Köhler: "The expellees' culture and history is part of German identity"
Poland's conservative premier, Jaroslaw Kaczynski, criticized Köhler's appearance at the annual remembrance day for the 12 million Germans who fled or were expelled from Eastern Europe after World War II.
He called Köhler's speech "one of these unsettling events that have taken place recently in Germany."
Speaking to some 2,000 guests of the League of German Expellees, Köhler made an appeal for increased dialogue within a greater European context. He recognized the concerns that have sprung up in Poland, particularly following the opening of a controversial exhibit on German and other expellees in Berlin in early August.
"We shouldn't ignore these concerns," he said. "We should take them seriously, even if we consider them unfounded. There is no doubt what the cause of escape and expulsion was: The unjust national-socialist regime and World War II, which Germany started."
Expellees "part of German identity"
Jaroslaw Kaczynski, right, was appointed PM by his twin brother, President Lech Kaczynski
The League of German Expellees, chaired by Erika Steinbach from the conservative party CDU, has celebrated "Home Day" since 1950. The event recalls the fate of Germans who fled from the Soviet army when World War II ended, or were expelled from former German territories when Europe's borders were redrawn following the war.
Kaczynski was referring to the League when he said, "There is a large government-supported group in Germany that constantly brings up the Polish territories that used to belong to Germany."
If there were a similar organization in Poland that demanded the return of parts of the Ukraine, Belarus or Lithuania, Warsaw would face serious political consequences, added Kaczynski.

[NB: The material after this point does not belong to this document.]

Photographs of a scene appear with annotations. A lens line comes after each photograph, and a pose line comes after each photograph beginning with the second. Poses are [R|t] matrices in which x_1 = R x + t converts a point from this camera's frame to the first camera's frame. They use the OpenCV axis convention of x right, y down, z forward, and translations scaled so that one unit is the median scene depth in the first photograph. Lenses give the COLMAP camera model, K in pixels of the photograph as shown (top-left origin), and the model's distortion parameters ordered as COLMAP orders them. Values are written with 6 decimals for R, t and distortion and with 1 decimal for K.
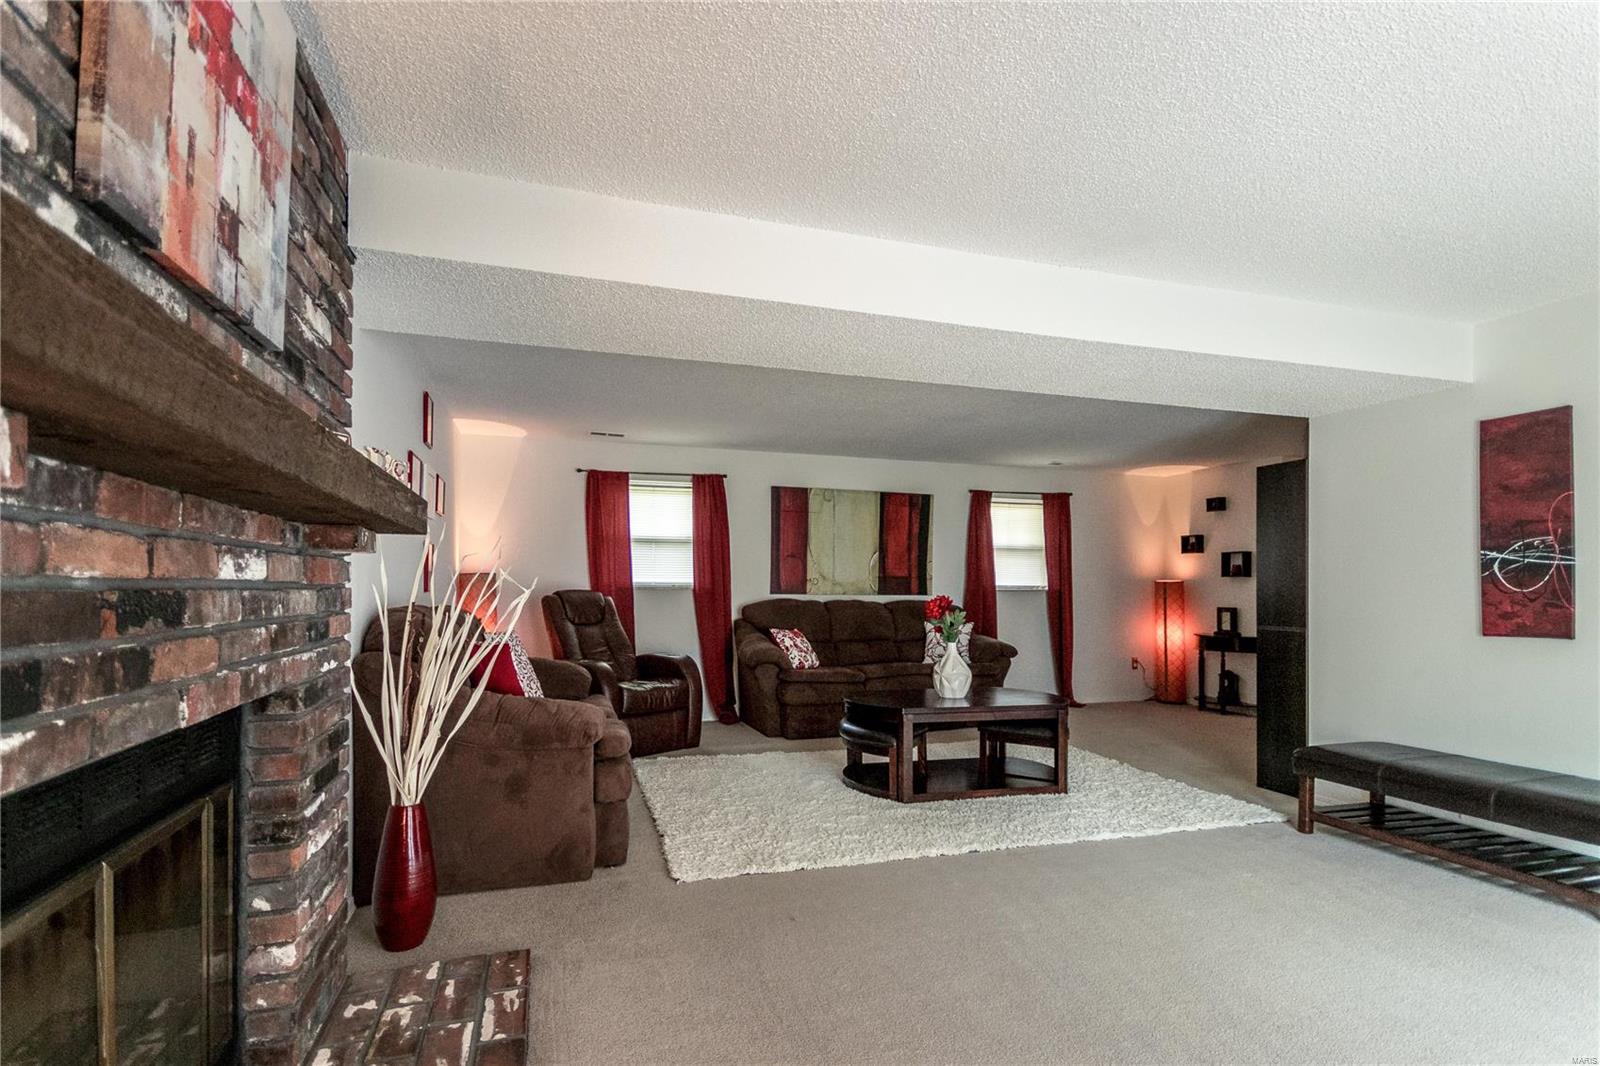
lens RADIAL K [[768.8, 0, 803.5], [0, 768.8, 559.9], [0, 0, 1]] dist [0.002522, 0.000449]
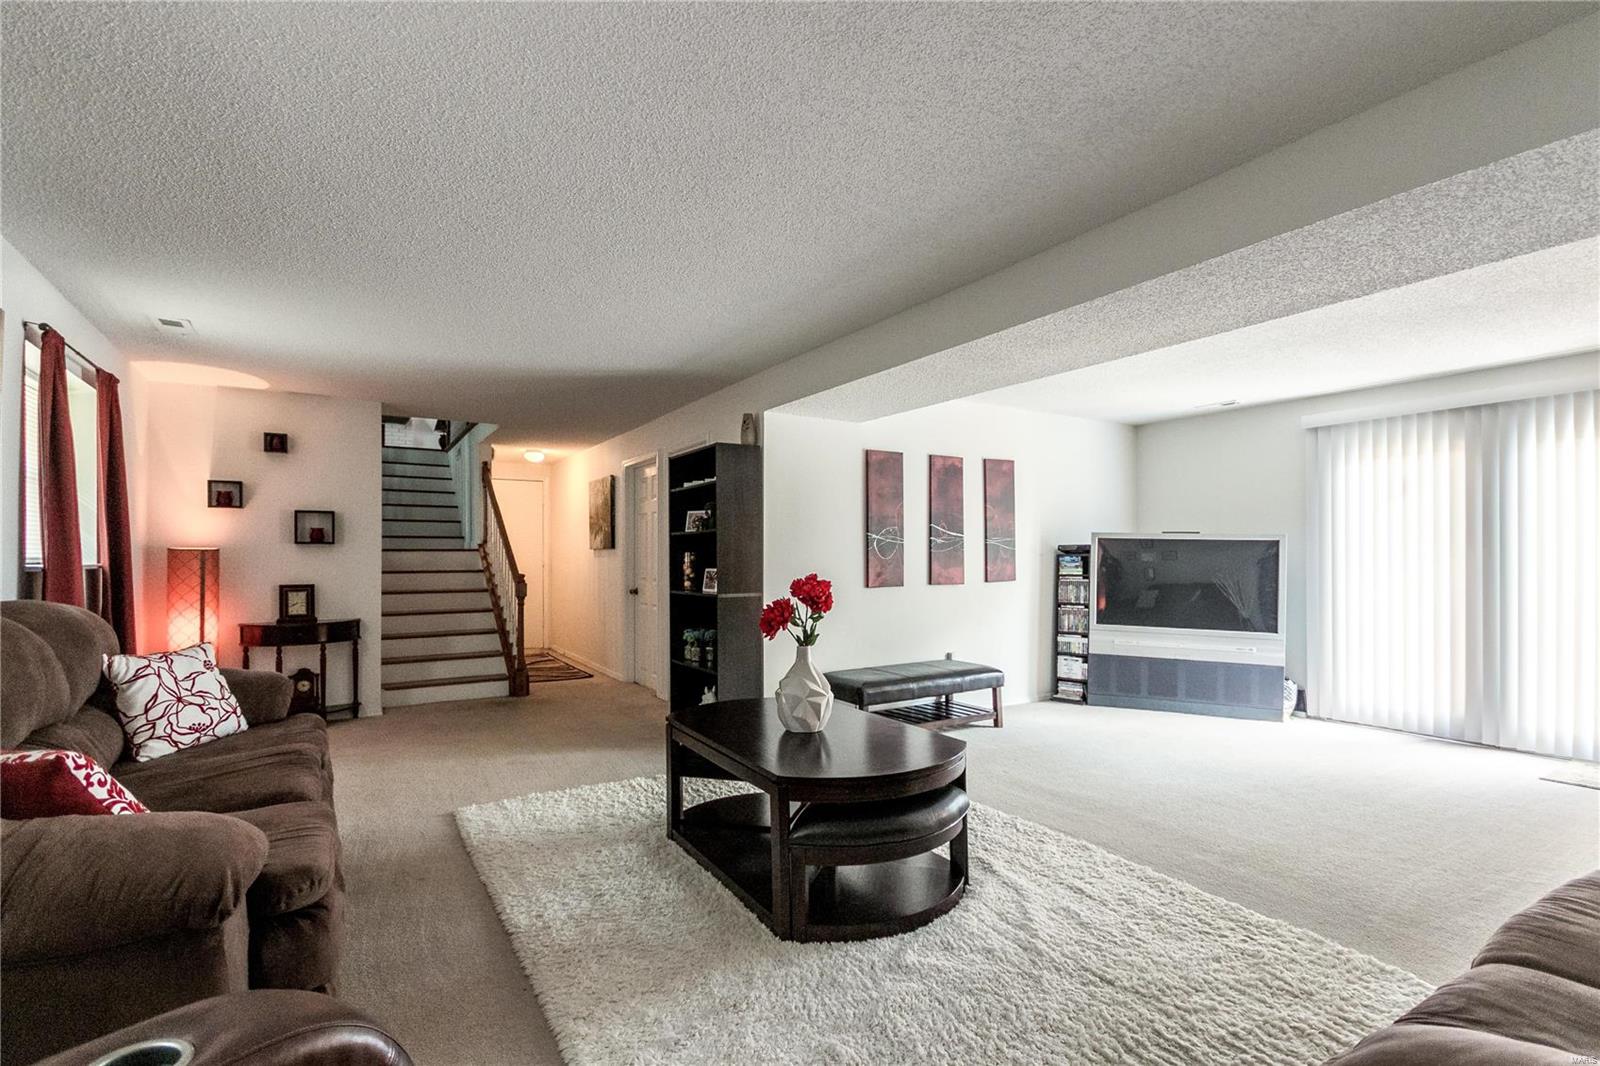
lens RADIAL K [[734.2, 0, 792.8], [0, 734.2, 534.8], [0, 0, 1]] dist [0.014185, -0.000088]
pose [[-0.209585, 0.021999, 0.977543, -0.531003], [-0.032475, 0.999039, -0.029446, 0.039758], [-0.977251, -0.037917, -0.208669, 1.450340]]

"We just want the principle of symmetry to be applied here so that everyone is treated the same," he said.
Köhler said that Germany's former territories to the east were part of his country's cultural heritage, even if irrevocably no longer part of Germany and that the culture and history of the expellees was part of German identity.
Kaczynski's opinion not the only one in Poland
According to a Monday article in the Warsaw daily Gazeta Wyborcza, Kaczynski's statements may not be representative of the Polish media or his country's population.
Erika Steinbach has advocated for a permanent expellee center in Berlin
Köhler's words "were positive, from the Polish perspective," wrote the paper, because "he began with Sept. 1, 1939 as the beginning of the expulsions. Secondly, he emphasized the integration of the expellees and not remembrance of German suffering."
Hitler's army invaded Poland on Sept. 1, 1939, starting World War II.
Köhler also mentioned the Danzig Declaration, signed in October 2003 by his predecessor Johannes Rau and Poland's former president Aleksander Kwasniewski. The document represents a formal withdrawal of compensation claims and mutual accusations of guilt between the neighboring countries.
A summer of tension
Communication between Polish and German government leaders has been taut this summer and emotions have run high after a series of toe-stepping events.The string of offending incidents include a satire in a German newspaper that called Polish President Lech Kaczynski "a potato," the Berlin exhibition on expulsion, and Günter Grass' public confession of membership in the feared Nazi Waffen SS.